-- begin Document section --

# Moving to Edmonton in March



## don't tell mom (Feb 24, 2012)

Hi everyone,

We are moving to Edmonton next month and I’m hoping to get some guidance on the random questions that keep popping up. I apologize if some of these have been asked/answered in other threads. And if some of them seem stupid well… I’d rather risk stupidity than ignorance . Thanks for the help!

Vehicles:
During what months do you need a block heater? Are we through the worst of the winter and can I wait to have one installed or is it just safer to have it done before we depart? 

I’ve been holding off having a cracked windshield replaced, not wanting to risk another rock chip on the long drive and have to replace a new windshield – is there an inspection process to register vehicles that would require this be replaced beforehand?

Pets:
We’ve had such a mild winter our dogs (mixed mutts) have not developed much of their winter coat – any suggestions on weather gear, i.e. coats, sweaters, boots, etc.?

Is there such a thing as indoor dog parks?

Housing:
Can anyone provide a rough estimate for monthly utilities on a 1,400 – 1,800 sq ft house?

Miscellaneous:
Other than HSBC, is there a bank that will allow you to open an account before you arrive and before you have a SIN?

-- end Document section --
-- begin Recorded data --

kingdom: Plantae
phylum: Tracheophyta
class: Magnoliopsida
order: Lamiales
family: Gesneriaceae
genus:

-- end Recorded data --

What is asked —
a - Answer these questions about the forum post on moving to Edmonton:
(i) In what month does the title say the move takes place?
(ii) What kind of dogs does the poster have?
(iii) Which bank does the poster name as one that allows opening an account before arrival?
b - Return the stretch of the forum post on moving to Edmonton from "We are moving" through "for the help!", copied word for word.
c - Take the forum post on moving to Edmonton further, continuing from its last line.
The records have no part in this work.

Responses per task —
a -
(i) March
(ii) Mixed mutts
(iii) HSBC

b -
We are moving to Edmonton next month and I’m hoping to get some guidance on the random questions that keep popping up. I apologize if some of these have been asked/answered in other threads. And if some of them seem stupid well… I’d rather risk stupidity than ignorance . Thanks for the help!

c -
Appreciate any info. Thanks again!

Kathryn


----------



## Auld Yin (Mar 10, 2009)

don't tell mom said:


> Hi everyone,
> 
> We are moving to Edmonton next month and I’m hoping to get some guidance on the random questions that keep popping up. I apologize if some of these have been asked/answered in other threads. And if some of them seem stupid well… I’d rather risk stupidity than ignorance . Thanks for the help!
> 
> ...


Block heaters would be most needed November through February. You should be okay for this year.
You should, for safety's sake have the windshield replaced before setting out on such a mammoth drive. Arriving with a cracked windshield may cause you a problem at the border inspection centre.
You will not need doggie coats and booties when you arrive as the winter will be nearly gone.
I doubt there are any indoor dog parks. Dogs are very resilient and will quickly get used to cold weather/snowy conditions. Many of them revel in it.
Utilities (water/gas/electricity/cable/internet) will run probably $400-500 monthly.
It's unlikely you'll be permitted to open bank accounts without being in person with the necessary documentation.
Much good luck.


----------



## don't tell mom (Feb 24, 2012)

If working downtown but planning to live in one of the surrounding suburbs, is it easier to get in and out from NE, NW, SE, or SW as far as the traffic at rush hour?


----------



## Grandmark (May 21, 2013)

Hi, Another Question from an American possibly relocating to Edmonton. My question is about taxation. are there any additional taxes in Alberta that are not regularly discussed in the "tax code"?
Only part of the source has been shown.